E os equivalente modernos daqueles trabalhadores têxteis podem perguntar mais: o que acontecerá conosco se, como ocorre com tantos estudantes, nos endividarmos profundamente para adquirir as qualificações que nos dizem que vamos precisar, para depois descobrir que a economia não precisa mais dessas qualificações?

Logo, a educação não é mais a resposta à desigualdade crescente, se é que alguma vez foi (algo do qual duvido).

Qual é a resposta, então?

Se o quadro que tracei estiver correto, o único jeito para podermos ter qualquer coisa que se assemelhe a uma sociedade de classe média –uma sociedade em que cidadãos comuns tenham a certeza razoável de manterem uma vida decente, desde que trabalhem duro e obedeçam as regras– seria contar com uma rede social forte que garantisse não apenas a saúde, mas também uma renda mínima.

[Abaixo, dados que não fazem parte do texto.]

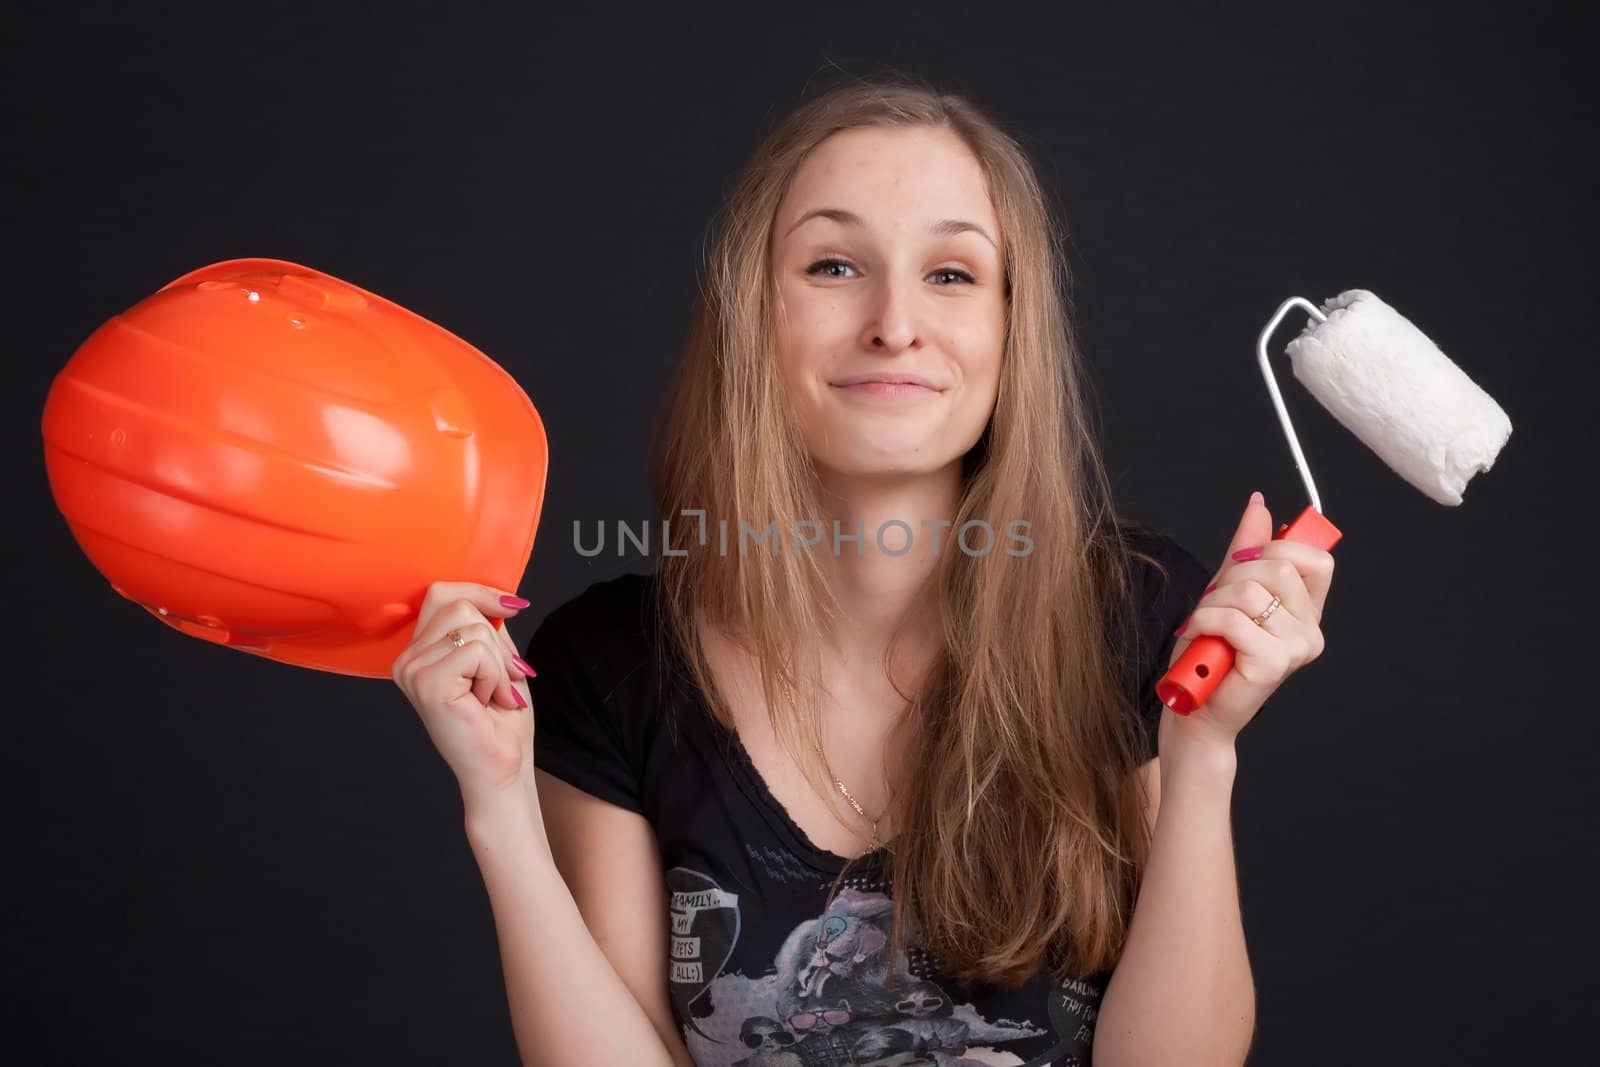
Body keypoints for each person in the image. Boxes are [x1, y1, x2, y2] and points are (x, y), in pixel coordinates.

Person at [392, 74, 1333, 1067]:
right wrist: (498, 811)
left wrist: (1201, 762)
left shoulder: (1133, 614)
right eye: (834, 265)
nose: (894, 322)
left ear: (1015, 327)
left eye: (952, 274)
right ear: (755, 313)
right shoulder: (609, 663)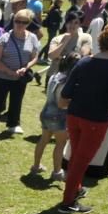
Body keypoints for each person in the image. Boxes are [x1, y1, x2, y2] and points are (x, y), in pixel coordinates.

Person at [57, 24, 108, 214]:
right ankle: (67, 202)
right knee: (81, 161)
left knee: (76, 156)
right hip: (95, 122)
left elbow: (66, 91)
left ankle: (76, 188)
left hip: (74, 116)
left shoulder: (83, 62)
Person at [0, 9, 41, 135]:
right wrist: (9, 72)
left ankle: (13, 124)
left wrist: (25, 68)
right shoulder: (3, 38)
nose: (20, 24)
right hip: (1, 76)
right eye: (17, 21)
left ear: (29, 23)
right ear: (13, 21)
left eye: (24, 22)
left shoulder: (32, 38)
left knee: (17, 101)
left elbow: (35, 57)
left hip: (20, 77)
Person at [31, 52, 80, 180]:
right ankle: (57, 172)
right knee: (60, 144)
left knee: (43, 140)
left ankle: (36, 166)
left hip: (46, 112)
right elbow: (62, 103)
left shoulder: (54, 76)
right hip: (59, 116)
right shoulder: (67, 81)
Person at [44, 13, 92, 87]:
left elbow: (83, 56)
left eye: (76, 23)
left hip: (74, 76)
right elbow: (51, 56)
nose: (72, 25)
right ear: (66, 23)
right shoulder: (57, 39)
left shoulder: (85, 37)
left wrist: (62, 57)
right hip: (54, 75)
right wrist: (64, 41)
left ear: (80, 25)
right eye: (70, 22)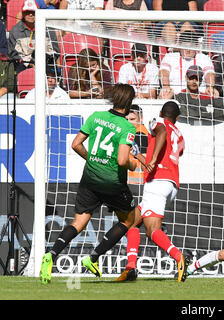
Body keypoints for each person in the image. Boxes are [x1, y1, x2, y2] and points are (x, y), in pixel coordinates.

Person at [39, 83, 138, 284]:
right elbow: (121, 160)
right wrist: (133, 162)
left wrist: (92, 159)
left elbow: (76, 144)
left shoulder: (95, 117)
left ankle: (51, 255)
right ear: (129, 102)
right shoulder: (128, 127)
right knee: (129, 220)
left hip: (90, 178)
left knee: (78, 222)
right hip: (112, 182)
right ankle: (92, 258)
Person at [115, 101, 188, 283]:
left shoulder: (158, 121)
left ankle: (179, 258)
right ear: (177, 118)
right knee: (131, 222)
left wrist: (153, 158)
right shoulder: (180, 136)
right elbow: (171, 154)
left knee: (152, 230)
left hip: (157, 182)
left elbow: (161, 132)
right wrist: (140, 156)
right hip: (171, 184)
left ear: (161, 112)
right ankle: (130, 267)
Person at [159, 30, 218, 97]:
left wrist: (210, 87)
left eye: (191, 47)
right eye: (185, 47)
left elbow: (209, 73)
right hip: (174, 96)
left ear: (196, 46)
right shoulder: (170, 56)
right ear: (180, 46)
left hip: (199, 97)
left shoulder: (203, 58)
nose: (188, 50)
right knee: (164, 95)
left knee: (214, 94)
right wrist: (166, 87)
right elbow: (164, 72)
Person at [8, 0, 59, 73]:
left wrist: (44, 60)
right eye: (27, 12)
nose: (31, 14)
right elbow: (13, 54)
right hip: (23, 67)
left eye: (33, 12)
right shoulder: (15, 30)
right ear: (23, 13)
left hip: (46, 65)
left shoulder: (48, 29)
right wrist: (29, 63)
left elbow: (55, 51)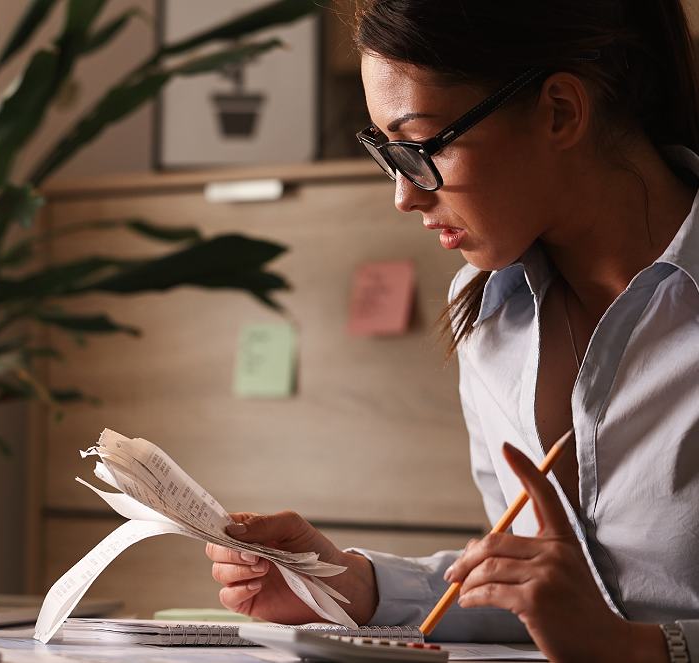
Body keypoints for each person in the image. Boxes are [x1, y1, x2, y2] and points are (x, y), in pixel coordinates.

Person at [205, 1, 699, 661]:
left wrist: (638, 649)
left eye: (419, 146)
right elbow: (535, 592)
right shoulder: (485, 307)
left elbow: (604, 630)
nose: (404, 195)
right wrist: (352, 586)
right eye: (386, 151)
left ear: (560, 112)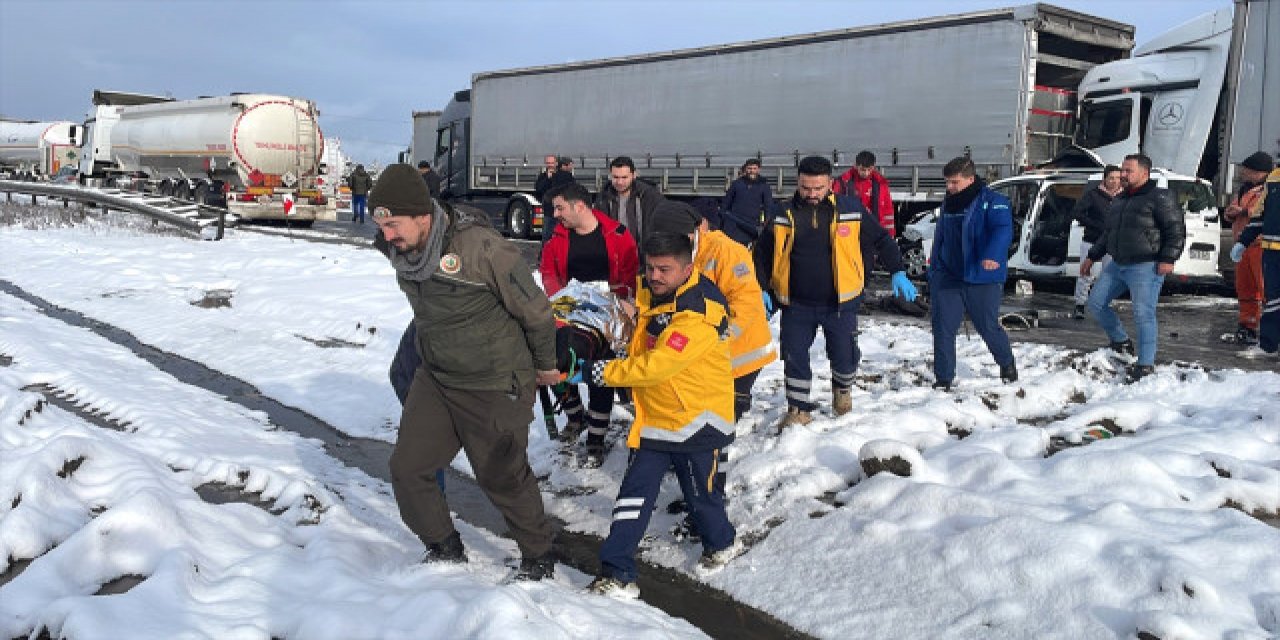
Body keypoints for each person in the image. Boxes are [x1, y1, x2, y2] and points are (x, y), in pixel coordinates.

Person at [369, 163, 560, 581]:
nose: (387, 236)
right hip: (437, 376)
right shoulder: (398, 247)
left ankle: (539, 557)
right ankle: (444, 548)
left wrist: (546, 366)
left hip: (494, 380)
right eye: (381, 225)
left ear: (424, 215)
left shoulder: (483, 249)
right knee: (408, 468)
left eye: (394, 224)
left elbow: (537, 312)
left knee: (502, 475)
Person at [577, 231, 740, 598]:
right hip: (658, 421)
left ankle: (722, 544)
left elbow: (657, 366)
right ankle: (616, 572)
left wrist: (597, 372)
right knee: (633, 496)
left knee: (703, 500)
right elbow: (642, 343)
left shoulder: (698, 314)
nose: (654, 276)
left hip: (700, 424)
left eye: (664, 269)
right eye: (650, 268)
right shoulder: (657, 293)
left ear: (687, 269)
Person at [753, 155, 916, 431]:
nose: (812, 194)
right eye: (806, 188)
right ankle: (798, 409)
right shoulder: (781, 213)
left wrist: (897, 270)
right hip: (796, 304)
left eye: (818, 188)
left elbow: (882, 240)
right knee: (794, 357)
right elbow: (762, 254)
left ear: (830, 183)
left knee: (844, 355)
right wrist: (762, 288)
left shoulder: (851, 209)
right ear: (798, 183)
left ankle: (842, 391)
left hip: (839, 304)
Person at [539, 182, 639, 465]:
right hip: (568, 316)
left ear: (578, 205)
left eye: (560, 207)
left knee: (601, 376)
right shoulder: (556, 239)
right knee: (555, 364)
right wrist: (560, 301)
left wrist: (624, 307)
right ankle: (575, 415)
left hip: (608, 319)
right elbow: (549, 273)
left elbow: (630, 277)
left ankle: (597, 436)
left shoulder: (618, 236)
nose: (556, 214)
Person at [1080, 153, 1186, 382]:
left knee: (1143, 313)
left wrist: (1169, 258)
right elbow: (1108, 233)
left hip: (1146, 265)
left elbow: (1175, 230)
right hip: (1118, 264)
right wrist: (1092, 257)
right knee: (1096, 303)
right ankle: (1120, 340)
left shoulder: (1160, 197)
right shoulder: (1119, 200)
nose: (1123, 175)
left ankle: (1146, 364)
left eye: (1128, 171)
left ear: (1144, 173)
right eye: (1122, 170)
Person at [927, 157, 1018, 391]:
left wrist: (993, 255)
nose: (950, 188)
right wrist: (934, 266)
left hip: (982, 276)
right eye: (947, 182)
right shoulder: (949, 204)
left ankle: (1007, 364)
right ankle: (944, 378)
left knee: (987, 326)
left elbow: (1002, 230)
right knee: (943, 327)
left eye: (955, 182)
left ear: (970, 179)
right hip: (949, 276)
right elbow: (941, 237)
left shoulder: (995, 201)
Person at [1223, 152, 1274, 345]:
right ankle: (1247, 325)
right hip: (1243, 245)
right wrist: (1230, 213)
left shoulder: (1270, 189)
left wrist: (1244, 211)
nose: (1243, 172)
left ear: (1258, 171)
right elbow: (1235, 208)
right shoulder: (1243, 189)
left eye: (1247, 169)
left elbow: (1269, 212)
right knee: (1246, 289)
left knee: (1267, 290)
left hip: (1262, 245)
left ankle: (1272, 329)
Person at [1233, 161, 1280, 359]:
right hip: (1271, 249)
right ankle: (1268, 346)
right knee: (1272, 300)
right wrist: (1243, 241)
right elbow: (1260, 214)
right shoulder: (1274, 177)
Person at [1068, 165, 1123, 318]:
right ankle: (1080, 304)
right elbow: (1077, 213)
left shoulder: (1123, 197)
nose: (1115, 181)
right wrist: (1094, 224)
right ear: (1105, 179)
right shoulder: (1093, 195)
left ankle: (1106, 303)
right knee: (1086, 273)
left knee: (1110, 273)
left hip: (1112, 242)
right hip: (1092, 239)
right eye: (1111, 178)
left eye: (1118, 178)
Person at [594, 156, 665, 247]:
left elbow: (664, 221)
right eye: (615, 177)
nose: (620, 182)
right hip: (614, 252)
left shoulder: (649, 195)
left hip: (643, 253)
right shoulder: (603, 198)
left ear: (634, 175)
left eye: (624, 177)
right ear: (610, 175)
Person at [833, 151, 896, 237]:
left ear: (874, 166)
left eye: (869, 169)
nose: (866, 173)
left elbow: (888, 210)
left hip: (874, 230)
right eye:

E, com uma parcela cada vez maior da renda ficando com o capital, e não com a força de trabalho, essa rede de segurança teria que ser paga, em larga medida, por impostos sobre os lucros e/ou sobre a renda de investimentos.

Já posso ouvir conservadores gritando sobre os males da “redistribuição”. Mas o que, exatamente, eles proporiam no lugar dela?

Tradução de Clara Allain para a Folha de S. Paulo.

Paul Krugman é prêmio Nobel de Economia (2008), colunista do jornal “The New York Times” e professor na Universidade Princeton (EUA). Um dos mais renomados economistas da atualidade, é autor ou editor de 20 livros e tem mais de 200 artigos científicos publicados.